VOOZH about

URL: https://phabricator.wikimedia.org/T204729

⇱ ⚓ T204729 Potential enwiki DOS due to slow WatchedItemStore::countVisitingWatchersMultiple


Maniphest T204729

Potential enwiki DOS due to slow WatchedItemStore::countVisitingWatchersMultiple
Closed, ResolvedPublic

Description

CVE: CVE-2019-12473

If this start going above a tipping point we will have a propoer DOS, for now the query killer is holding on the 2 dbs they are happening (so far recentchanges DBs):

Details

Related Changes in Gerrit:
SubjectAuthorRepoBranchLines +/-
WatchedItemStore::countVisitingWatchersMultiple() shouldn't query all titles when asked for noneReedymediawiki/coreREL1_31+13 -0
WatchedItemStore::countVisitingWatchersMultiple() shouldn't query all titles when asked for noneReedymediawiki/coreREL1_30+13 -0
WatchedItemStore::countVisitingWatchersMultiple() shouldn't query all titles when asked for noneReedymediawiki/coreREL1_27+13 -0
WatchedItemStore::countVisitingWatchersMultiple() shouldn't query all titles when asked for noneAnomiemediawiki/coremaster+5 -0
WatchedItemStore::countVisitingWatchersMultiple() shouldn't query all titles when asked for noneAddshoremediawiki/corewmf/1.32.0-wmf.20+5 -0
WatchedItemStore::countVisitingWatchersMultiple() shouldn't query all titles when asked for noneAddshoremediawiki/corewmf/1.32.0-wmf.22+5 -0
Customize query in gerrit

Related Objects

Event Timeline

jcrespo triaged this task as Unbreak Now! priority.Sep 18 2018, 3:16 PM
Comment Actions

@daniel @Addshore any idea of what could be causing this on enwiki hosts (so far). I am pinging you guys because I saw you are part of T129478 and we are trying to look for people who could maybe help to troubleshoot this a bit further?

Comment Actions

Query and query plan:

SELECT /* WatchedItemStore::countVisitingWatchersMultiple */ wl_namespace,wl_title,COUNT(*) AS `watchers` FROM `watchlist` GROUP BY wl_namespace,wl_title HAVING COUNT(*) >= 30


root@db2088.codfw.wmnet[enwiki]> show explain for 207583907;
+------+-------------+-----------+-------+---------------+-----------------+---------+------+-----------+-----------------------------+
| id | select_type | table | type | possible_keys | key | key_len | ref | rows | Extra |
+------+-------------+-----------+-------+---------------+-----------------+---------+------+-----------+-----------------------------+
| 1 | SIMPLE | watchlist | index | NULL | namespace_title | 261 | NULL | 170180999 | Using index; Using filesort |
+------+-------------+-----------+-------+---------------+-----------------+---------+------+-----------+-----------------------------+
1 row in set, 1 warning (0.03 sec)
Comment Actions

I have setup a query killer killling all WatchedItemStore::countVisitingWatchersMultiple queries longer than 1 second, that should contain the issue until someone understand what is going on. BUT IT IS CAUSING AN OUTAGE TO WHATEVER THE SERVICE is, so not undoing the unbreak now.

Comment Actions

I don't see anything relevant (from the SAL) around that time, and it's a pretty sharp/immediate increase. The train wasn't deployed until 15:00 UTC today. And there was no train last week (DC switchover).

····················

DIRECTIVE A: Translate this sentence from the Phabricator task into Spanish: "The train wasn't deployed until 15:00 UTC today."
DIRECTIVE B: In the Phabricator task, how long can a WatchedItemStore::countVisitingWatchersMultiple query run before the query killer kills it?
DIRECTIVE C: Summarize the Phabricator task in two sentences.

SOURCE MATERIAL:
····················

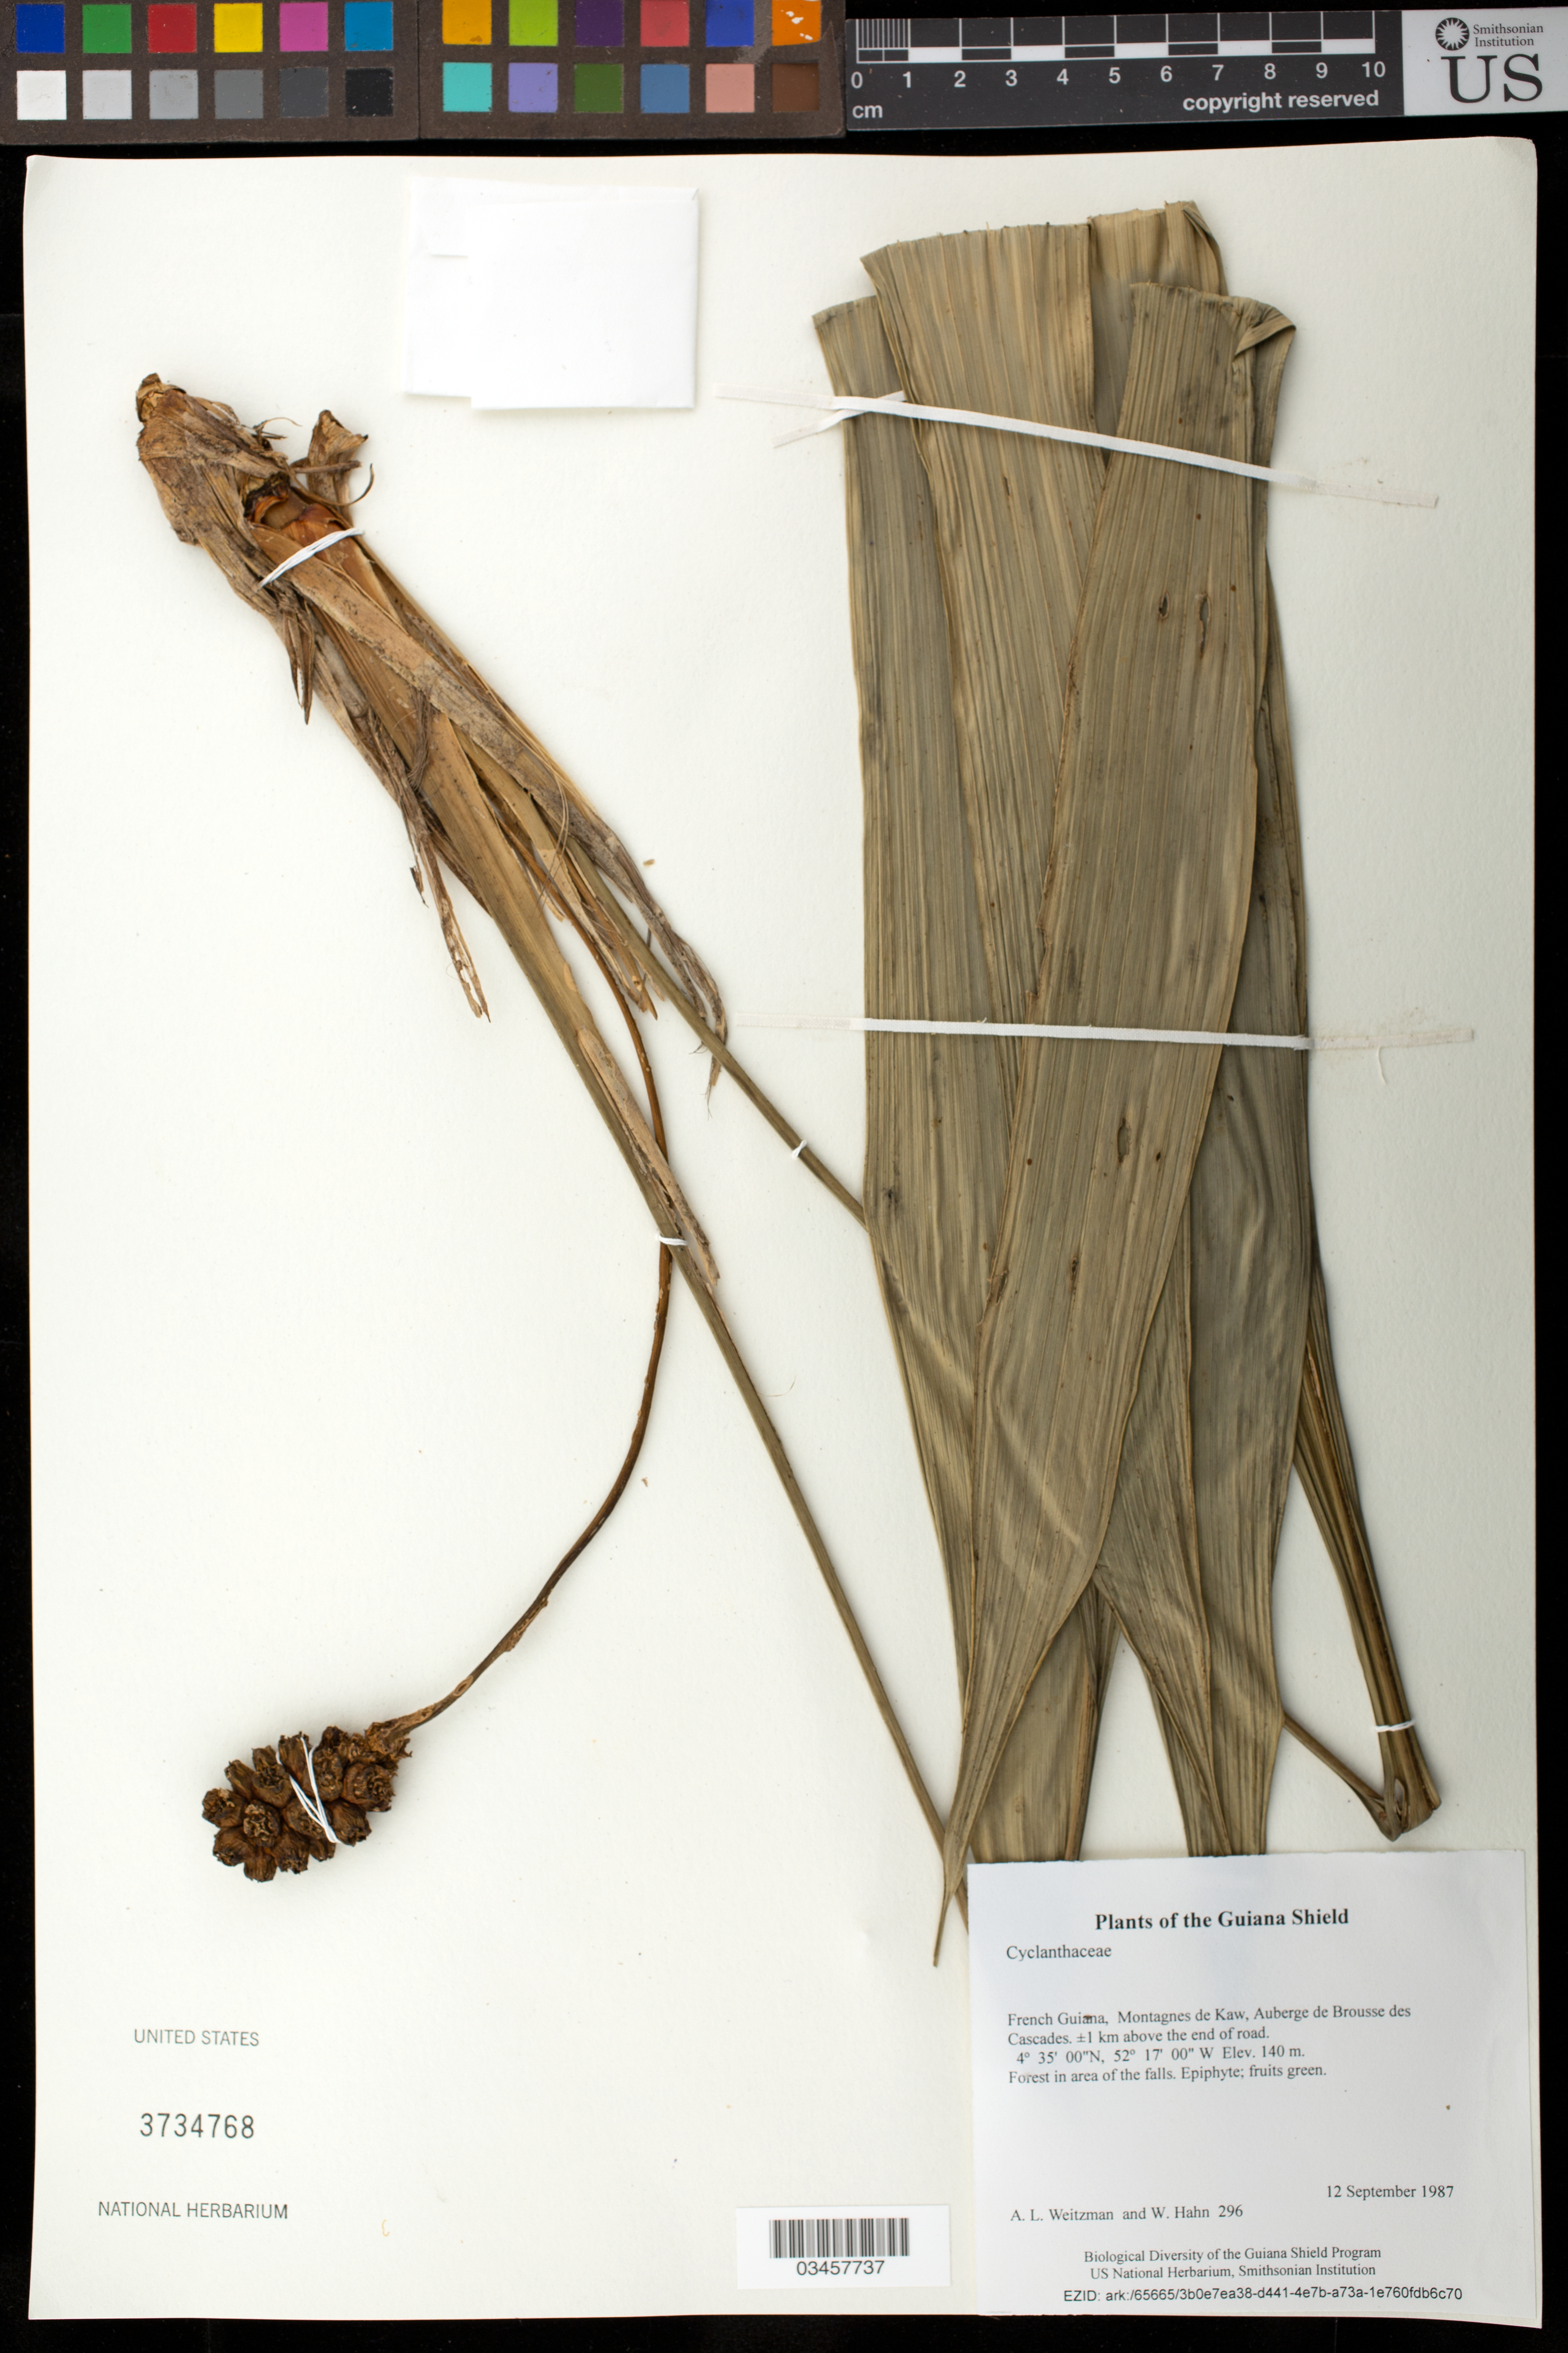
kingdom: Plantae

····················

FINISHED ANSWER A: El tren no se desplegó hasta las 15:00 UTC de hoy.

FINISHED ANSWER B: A query is killed once it runs longer than 1 second.

FINISHED ANSWER C: Slow WatchedItemStore::countVisitingWatchersMultiple queries on enwiki database hosts threatened to become a denial of service, so a query killer was set up to stop any such query running longer than one second. The query groups the whole watchlist table by namespace and title, and the related Gerrit changes keep the method from querying all titles when it is asked for none.